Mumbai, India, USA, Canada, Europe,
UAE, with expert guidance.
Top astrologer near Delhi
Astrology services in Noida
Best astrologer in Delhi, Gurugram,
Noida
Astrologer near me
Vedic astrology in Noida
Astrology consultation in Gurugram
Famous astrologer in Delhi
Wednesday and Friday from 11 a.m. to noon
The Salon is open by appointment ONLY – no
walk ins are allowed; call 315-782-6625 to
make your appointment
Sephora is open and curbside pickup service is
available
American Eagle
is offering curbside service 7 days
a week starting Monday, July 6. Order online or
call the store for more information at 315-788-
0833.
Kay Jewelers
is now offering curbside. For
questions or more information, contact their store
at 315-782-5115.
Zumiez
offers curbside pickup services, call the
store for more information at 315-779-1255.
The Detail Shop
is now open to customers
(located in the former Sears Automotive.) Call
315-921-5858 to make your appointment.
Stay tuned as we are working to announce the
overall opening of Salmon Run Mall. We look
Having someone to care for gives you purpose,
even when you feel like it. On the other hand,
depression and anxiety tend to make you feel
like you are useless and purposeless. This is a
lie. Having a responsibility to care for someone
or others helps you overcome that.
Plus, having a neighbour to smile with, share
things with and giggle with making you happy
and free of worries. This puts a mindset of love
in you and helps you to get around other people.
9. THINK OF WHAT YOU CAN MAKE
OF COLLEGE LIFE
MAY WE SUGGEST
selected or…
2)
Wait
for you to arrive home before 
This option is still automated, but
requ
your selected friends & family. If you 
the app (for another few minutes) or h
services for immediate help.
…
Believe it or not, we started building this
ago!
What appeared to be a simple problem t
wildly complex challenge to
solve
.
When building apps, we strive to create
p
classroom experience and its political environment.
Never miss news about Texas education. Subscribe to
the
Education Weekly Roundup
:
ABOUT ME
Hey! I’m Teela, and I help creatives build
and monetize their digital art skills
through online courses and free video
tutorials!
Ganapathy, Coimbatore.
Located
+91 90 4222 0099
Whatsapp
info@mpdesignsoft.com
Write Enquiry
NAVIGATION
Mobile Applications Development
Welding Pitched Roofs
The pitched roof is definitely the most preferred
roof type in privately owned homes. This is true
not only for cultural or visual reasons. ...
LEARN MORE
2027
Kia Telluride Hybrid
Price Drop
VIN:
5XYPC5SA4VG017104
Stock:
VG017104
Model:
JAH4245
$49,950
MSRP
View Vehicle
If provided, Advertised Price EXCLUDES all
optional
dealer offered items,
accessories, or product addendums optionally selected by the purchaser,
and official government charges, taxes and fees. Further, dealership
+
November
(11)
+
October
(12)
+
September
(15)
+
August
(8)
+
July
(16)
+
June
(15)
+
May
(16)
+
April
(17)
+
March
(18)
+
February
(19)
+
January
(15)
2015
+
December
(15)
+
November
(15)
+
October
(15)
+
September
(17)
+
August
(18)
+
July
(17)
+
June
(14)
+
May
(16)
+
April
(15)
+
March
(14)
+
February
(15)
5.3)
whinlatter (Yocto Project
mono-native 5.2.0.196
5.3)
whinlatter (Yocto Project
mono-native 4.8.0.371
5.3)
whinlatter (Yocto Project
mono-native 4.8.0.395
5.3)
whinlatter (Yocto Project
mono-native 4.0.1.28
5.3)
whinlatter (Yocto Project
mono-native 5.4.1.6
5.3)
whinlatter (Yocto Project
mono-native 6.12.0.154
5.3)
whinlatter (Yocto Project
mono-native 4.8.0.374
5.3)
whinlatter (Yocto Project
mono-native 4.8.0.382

▬▬▬▬▬▬▬▬▬▬

§ What is expected: Render the lines from the start of the records through the line containing "like you are" as a Markdown table with the columns Row and Text, one numbered row per line, leaving out any blank lines.

§ Result for this task:
| Row | Text |
|---|---|
| 1 | Mumbai, India, USA, Canada, Europe, |
| 2 | UAE, with expert guidance. |
| 3 | Top astrologer near Delhi |
| 4 | Astrology services in Noida |
| 5 | Best astrologer in Delhi, Gurugram, |
| 6 | Noida |
| 7 | Astrologer near me |
| 8 | Vedic astrology in Noida |
| 9 | Astrology consultation in Gurugram |
| 10 | Famous astrologer in Delhi |
| 11 | Wednesday and Friday from 11 a.m. to noon |
| 12 | The Salon is open by appointment ONLY – no |
| 13 | walk ins are allowed; call 315-782-6625 to |
| 14 | make your appointment |
| 15 | Sephora is open and curbside pickup service is |
| 16 | available |
| 17 | American Eagle |
| 18 | is offering curbside service 7 days |
| 19 | a week starting Monday, July 6. Order online or |
| 20 | call the store for more information at 315-788- |
| 21 | 0833. |
| 22 | Kay Jewelers |
| 23 | is now offering curbside. For |
| 24 | questions or more information, contact their store |
| 25 | at 315-782-5115. |
| 26 | Zumiez |
| 27 | offers curbside pickup services, call the |
| 28 | store for more information at 315-779-1255. |
| 29 | The Detail Shop |
| 30 | is now open to customers |
| 31 | (located in the former Sears Automotive.) Call |
| 32 | 315-921-5858 to make your appointment. |
| 33 | Stay tuned as we are working to announce the |
| 34 | overall opening of Salmon Run Mall. We look |
| 35 | Having someone to care for gives you purpose, |
| 36 | even when you feel like it. On the other hand, |
| 37 | depression and anxiety tend to make you feel |
| 38 | like you are useless and purposeless. This is a |